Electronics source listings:
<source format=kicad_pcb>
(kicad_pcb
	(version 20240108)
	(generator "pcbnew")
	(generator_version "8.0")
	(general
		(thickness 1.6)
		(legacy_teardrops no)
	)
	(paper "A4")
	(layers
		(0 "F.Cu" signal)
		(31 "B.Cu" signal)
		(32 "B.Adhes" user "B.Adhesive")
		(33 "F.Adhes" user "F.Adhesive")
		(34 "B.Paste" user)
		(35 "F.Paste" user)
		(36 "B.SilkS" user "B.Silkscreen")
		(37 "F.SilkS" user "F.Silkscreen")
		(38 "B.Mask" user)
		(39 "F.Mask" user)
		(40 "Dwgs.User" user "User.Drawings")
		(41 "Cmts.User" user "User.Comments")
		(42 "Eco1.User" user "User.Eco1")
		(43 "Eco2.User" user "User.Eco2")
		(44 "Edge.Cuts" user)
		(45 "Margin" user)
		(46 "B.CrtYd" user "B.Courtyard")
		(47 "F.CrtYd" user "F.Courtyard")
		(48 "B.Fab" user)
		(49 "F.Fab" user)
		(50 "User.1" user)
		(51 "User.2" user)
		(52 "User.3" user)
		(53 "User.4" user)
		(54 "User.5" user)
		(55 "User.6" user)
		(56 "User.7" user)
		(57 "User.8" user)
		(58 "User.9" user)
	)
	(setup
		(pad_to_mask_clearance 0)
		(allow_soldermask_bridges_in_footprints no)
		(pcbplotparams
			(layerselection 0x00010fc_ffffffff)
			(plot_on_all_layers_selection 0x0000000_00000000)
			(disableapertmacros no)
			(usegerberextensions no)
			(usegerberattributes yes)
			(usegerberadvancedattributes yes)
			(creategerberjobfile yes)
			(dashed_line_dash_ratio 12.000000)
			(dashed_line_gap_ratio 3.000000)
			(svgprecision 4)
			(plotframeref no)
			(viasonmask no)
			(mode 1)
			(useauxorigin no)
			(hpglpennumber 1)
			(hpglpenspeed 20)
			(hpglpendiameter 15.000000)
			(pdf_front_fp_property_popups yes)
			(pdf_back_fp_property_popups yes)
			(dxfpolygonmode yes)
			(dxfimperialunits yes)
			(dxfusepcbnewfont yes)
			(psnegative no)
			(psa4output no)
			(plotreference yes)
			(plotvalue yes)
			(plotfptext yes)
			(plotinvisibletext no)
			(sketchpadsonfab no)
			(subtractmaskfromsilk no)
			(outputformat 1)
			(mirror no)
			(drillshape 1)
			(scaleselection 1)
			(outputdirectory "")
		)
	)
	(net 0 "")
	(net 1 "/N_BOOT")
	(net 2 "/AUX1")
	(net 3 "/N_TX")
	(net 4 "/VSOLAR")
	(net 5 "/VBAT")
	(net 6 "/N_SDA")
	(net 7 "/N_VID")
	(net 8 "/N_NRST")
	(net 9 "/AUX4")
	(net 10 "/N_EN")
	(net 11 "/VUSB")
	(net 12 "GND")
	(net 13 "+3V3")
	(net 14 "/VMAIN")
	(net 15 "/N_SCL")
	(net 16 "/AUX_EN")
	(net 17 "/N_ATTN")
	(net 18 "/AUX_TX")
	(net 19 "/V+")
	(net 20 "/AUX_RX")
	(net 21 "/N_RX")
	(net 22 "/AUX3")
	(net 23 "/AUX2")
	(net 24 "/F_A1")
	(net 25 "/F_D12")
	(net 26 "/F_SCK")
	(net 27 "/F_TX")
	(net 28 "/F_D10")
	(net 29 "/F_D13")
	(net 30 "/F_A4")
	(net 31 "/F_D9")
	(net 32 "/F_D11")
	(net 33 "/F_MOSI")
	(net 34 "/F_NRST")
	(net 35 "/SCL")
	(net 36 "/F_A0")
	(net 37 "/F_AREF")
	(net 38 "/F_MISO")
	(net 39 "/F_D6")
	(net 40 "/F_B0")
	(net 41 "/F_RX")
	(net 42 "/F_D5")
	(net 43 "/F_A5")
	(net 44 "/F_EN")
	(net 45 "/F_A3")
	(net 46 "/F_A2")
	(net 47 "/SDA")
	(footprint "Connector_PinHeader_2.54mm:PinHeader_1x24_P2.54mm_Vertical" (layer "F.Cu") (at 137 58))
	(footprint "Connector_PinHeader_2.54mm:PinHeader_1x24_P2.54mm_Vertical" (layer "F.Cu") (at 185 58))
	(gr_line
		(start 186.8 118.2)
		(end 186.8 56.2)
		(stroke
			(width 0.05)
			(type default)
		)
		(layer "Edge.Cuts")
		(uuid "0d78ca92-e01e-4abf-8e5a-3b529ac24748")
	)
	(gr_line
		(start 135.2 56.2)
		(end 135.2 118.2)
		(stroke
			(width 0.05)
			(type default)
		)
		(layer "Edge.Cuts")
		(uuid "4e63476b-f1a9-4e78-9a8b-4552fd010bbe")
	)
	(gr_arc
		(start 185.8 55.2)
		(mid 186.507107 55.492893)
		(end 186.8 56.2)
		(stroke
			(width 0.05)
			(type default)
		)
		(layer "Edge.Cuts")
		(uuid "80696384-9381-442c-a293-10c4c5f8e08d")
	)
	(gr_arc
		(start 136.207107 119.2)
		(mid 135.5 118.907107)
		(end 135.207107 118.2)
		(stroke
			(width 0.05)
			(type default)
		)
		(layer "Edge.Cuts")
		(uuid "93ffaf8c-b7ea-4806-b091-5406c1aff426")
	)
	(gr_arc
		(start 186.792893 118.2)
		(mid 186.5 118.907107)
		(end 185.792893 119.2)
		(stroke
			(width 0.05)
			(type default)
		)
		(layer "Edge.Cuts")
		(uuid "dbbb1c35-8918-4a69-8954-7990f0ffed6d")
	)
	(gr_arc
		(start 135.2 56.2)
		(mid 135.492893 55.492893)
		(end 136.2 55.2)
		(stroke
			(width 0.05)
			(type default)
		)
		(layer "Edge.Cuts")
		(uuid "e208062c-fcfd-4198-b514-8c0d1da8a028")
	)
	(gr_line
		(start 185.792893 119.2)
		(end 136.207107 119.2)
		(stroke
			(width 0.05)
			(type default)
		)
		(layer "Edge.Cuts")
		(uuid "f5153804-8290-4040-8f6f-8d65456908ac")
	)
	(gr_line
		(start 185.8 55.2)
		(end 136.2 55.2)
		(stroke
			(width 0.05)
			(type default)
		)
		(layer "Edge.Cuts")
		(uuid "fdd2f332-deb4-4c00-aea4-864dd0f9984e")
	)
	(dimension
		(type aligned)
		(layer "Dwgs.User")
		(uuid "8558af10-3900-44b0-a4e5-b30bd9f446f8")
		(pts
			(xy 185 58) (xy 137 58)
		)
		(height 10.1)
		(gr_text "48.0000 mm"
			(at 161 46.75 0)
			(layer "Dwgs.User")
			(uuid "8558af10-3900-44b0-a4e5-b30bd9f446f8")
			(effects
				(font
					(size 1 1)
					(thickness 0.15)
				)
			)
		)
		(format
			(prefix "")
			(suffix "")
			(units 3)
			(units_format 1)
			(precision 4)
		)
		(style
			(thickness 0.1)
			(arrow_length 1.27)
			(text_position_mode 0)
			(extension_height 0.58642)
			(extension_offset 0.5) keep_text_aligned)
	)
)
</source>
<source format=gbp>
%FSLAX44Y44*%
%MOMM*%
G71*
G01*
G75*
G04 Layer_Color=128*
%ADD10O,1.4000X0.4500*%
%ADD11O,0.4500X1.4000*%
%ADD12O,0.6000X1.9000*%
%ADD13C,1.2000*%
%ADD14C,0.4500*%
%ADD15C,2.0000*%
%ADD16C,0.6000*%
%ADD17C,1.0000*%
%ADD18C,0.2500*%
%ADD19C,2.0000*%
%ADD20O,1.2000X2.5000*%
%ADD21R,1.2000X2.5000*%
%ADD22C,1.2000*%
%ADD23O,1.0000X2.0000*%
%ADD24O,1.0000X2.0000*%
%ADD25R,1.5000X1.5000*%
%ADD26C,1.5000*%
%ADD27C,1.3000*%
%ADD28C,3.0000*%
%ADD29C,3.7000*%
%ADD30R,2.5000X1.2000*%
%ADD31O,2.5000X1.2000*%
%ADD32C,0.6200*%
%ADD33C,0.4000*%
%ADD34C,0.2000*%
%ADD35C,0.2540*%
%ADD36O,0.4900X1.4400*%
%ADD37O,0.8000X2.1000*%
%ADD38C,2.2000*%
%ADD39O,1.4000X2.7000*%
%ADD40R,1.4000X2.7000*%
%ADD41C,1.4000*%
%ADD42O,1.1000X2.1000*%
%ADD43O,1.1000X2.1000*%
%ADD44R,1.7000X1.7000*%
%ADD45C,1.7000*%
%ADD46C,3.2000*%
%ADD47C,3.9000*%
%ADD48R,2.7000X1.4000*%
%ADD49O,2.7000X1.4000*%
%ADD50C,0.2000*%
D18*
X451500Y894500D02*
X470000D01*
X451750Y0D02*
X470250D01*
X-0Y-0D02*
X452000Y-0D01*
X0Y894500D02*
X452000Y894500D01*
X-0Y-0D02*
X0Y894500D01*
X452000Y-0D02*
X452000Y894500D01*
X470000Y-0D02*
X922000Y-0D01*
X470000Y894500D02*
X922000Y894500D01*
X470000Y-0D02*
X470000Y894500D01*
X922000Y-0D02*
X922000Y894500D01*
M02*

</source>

--

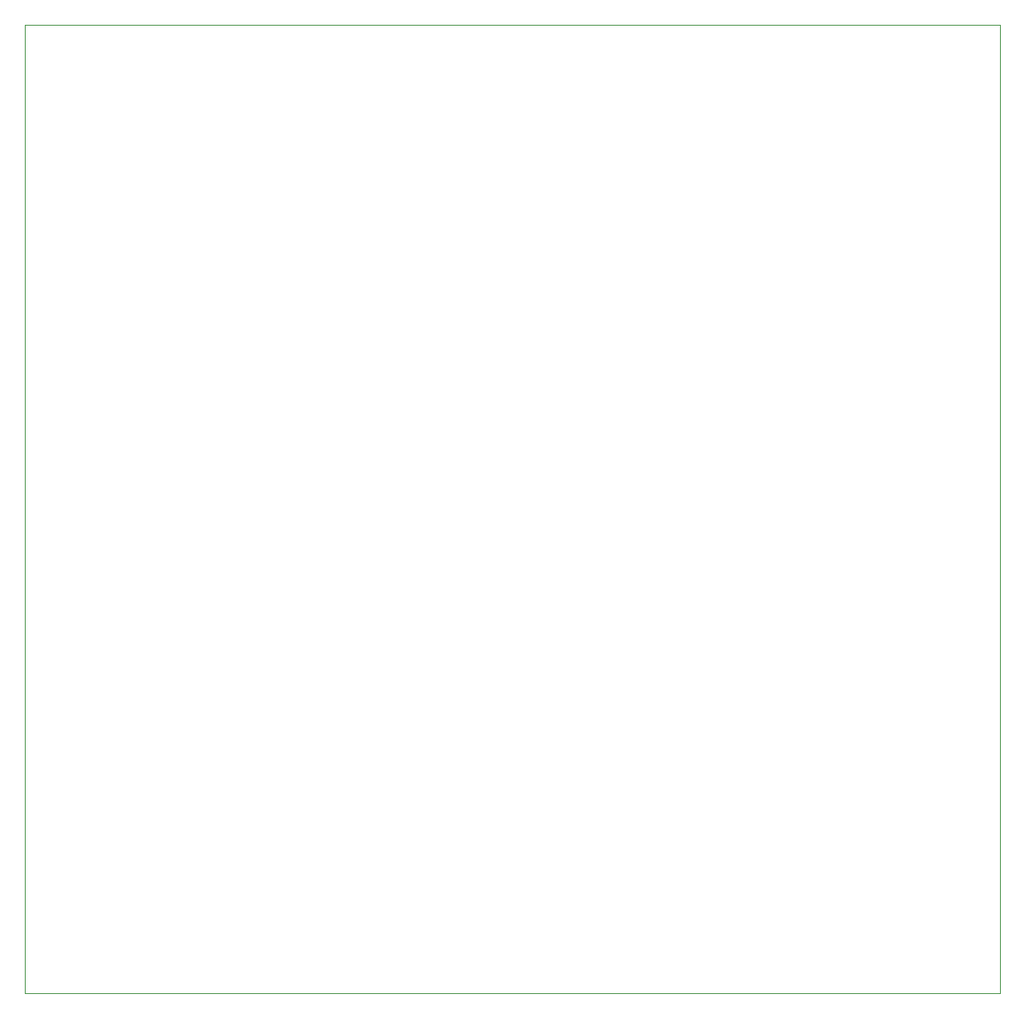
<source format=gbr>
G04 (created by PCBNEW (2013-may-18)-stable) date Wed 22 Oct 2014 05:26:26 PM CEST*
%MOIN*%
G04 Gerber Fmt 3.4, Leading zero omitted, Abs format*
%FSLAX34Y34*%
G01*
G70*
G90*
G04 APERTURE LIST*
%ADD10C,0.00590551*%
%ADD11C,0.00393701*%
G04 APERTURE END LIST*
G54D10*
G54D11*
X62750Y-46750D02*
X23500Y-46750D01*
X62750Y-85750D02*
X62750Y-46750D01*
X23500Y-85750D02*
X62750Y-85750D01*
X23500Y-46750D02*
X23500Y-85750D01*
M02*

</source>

▶ EXERCISE DIRECTIONS
What is needed is every line from the data above that includes the string "Dwgs", copied out.

▶ EXERCISE OUTPUT
		(40 "Dwgs.User" user "User.Drawings")
		(layer "Dwgs.User")
			(layer "Dwgs.User")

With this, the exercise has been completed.